Pick up the passage below on listed investment funds for alternative assets where it ends, and keep writing it.

:: READING TEXT ::

Often as not, you’ll find these types of assets in a Listed Investment Vehicle – or for real estate, a Real Estate Investment Trust or REIT. It’s not really surprising that these types of investments are more likely to be found in a close-ended structure like a Listed Investment Vehicle because you can’t just create more units of a particular commercial building to accommodate investor demand – although you might do a capital raising to purchase an additional building for the fund.
These types of listed investments are usually actively managed by a specialist fund manager, and some of them will even offer set contracted rental yield paid to investors.
For example, Tribeca manages a global natural resources fund, listed as TGF, Pengana runs a private equity fund, listed as PE1, or Metrics manages two private credit listed funds, MOT and MXT. There are also listed options that invest across a mix of these alternative assets such as WMA offered by Wilson Asset Management.
You’ll often find you are investing alongside institutional investors in these sorts of products too, which you might find comforting given the extensive research that happens in institutions before they invest money.

:::
:: INFORMATION SUPPLIED ::

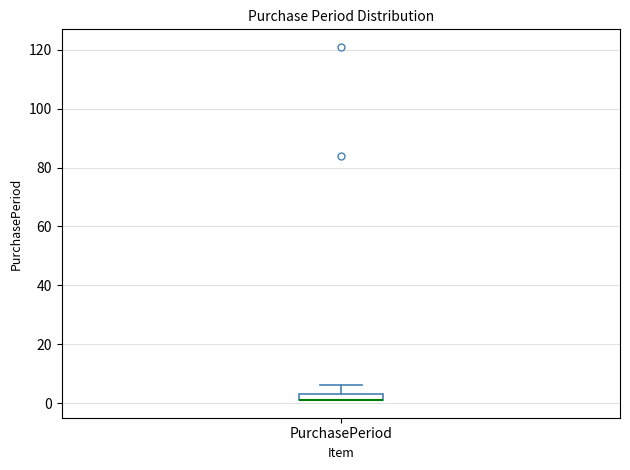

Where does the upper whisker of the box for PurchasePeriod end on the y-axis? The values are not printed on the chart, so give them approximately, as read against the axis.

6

:::
:: INFORMATION SUPPLIED ::

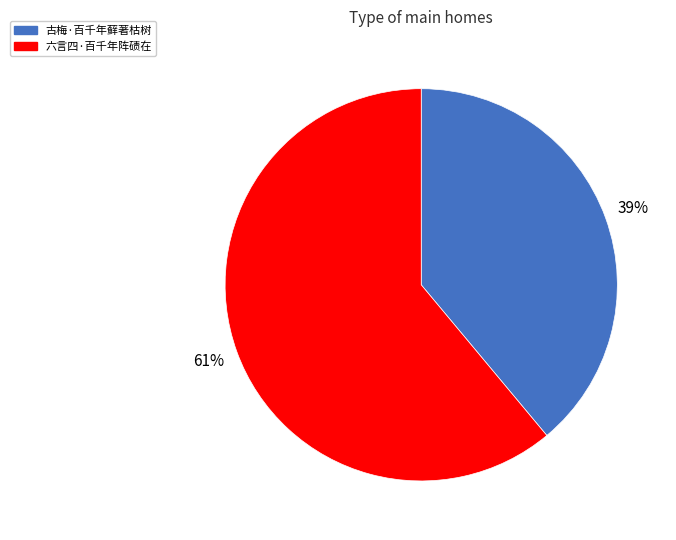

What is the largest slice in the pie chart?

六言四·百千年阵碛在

:::

• **EXPECTED OUTPUT**
Now, there’s one last category of alternative investments I’ll cover off, and that’s hedge funds. These might hold traditional assets like equities but take unusual strategies, like absolute return, gearing or shorting, to perform differently.
When it comes to hedge funds, you’ll find both ETF and LIV options, and this comes down to fund manager preference.
For example, fund managers like Platinum offer two LIVs in this space PMC and PAI but also offer three active ETFs: PAXX, PGTX and PIXX. L1 offers a long-short portfolio as a LIV under LSF and two active managed ETFs: L1HI and L1IF. You’ll also find well-known ETF issuers like Betashares, Global X and VanEck have products in this space.
There are a lot of different strategies that fall under the hedge fund category so you’ll need to do your research on which type of strategy suits your portfolio first before looking into the products available.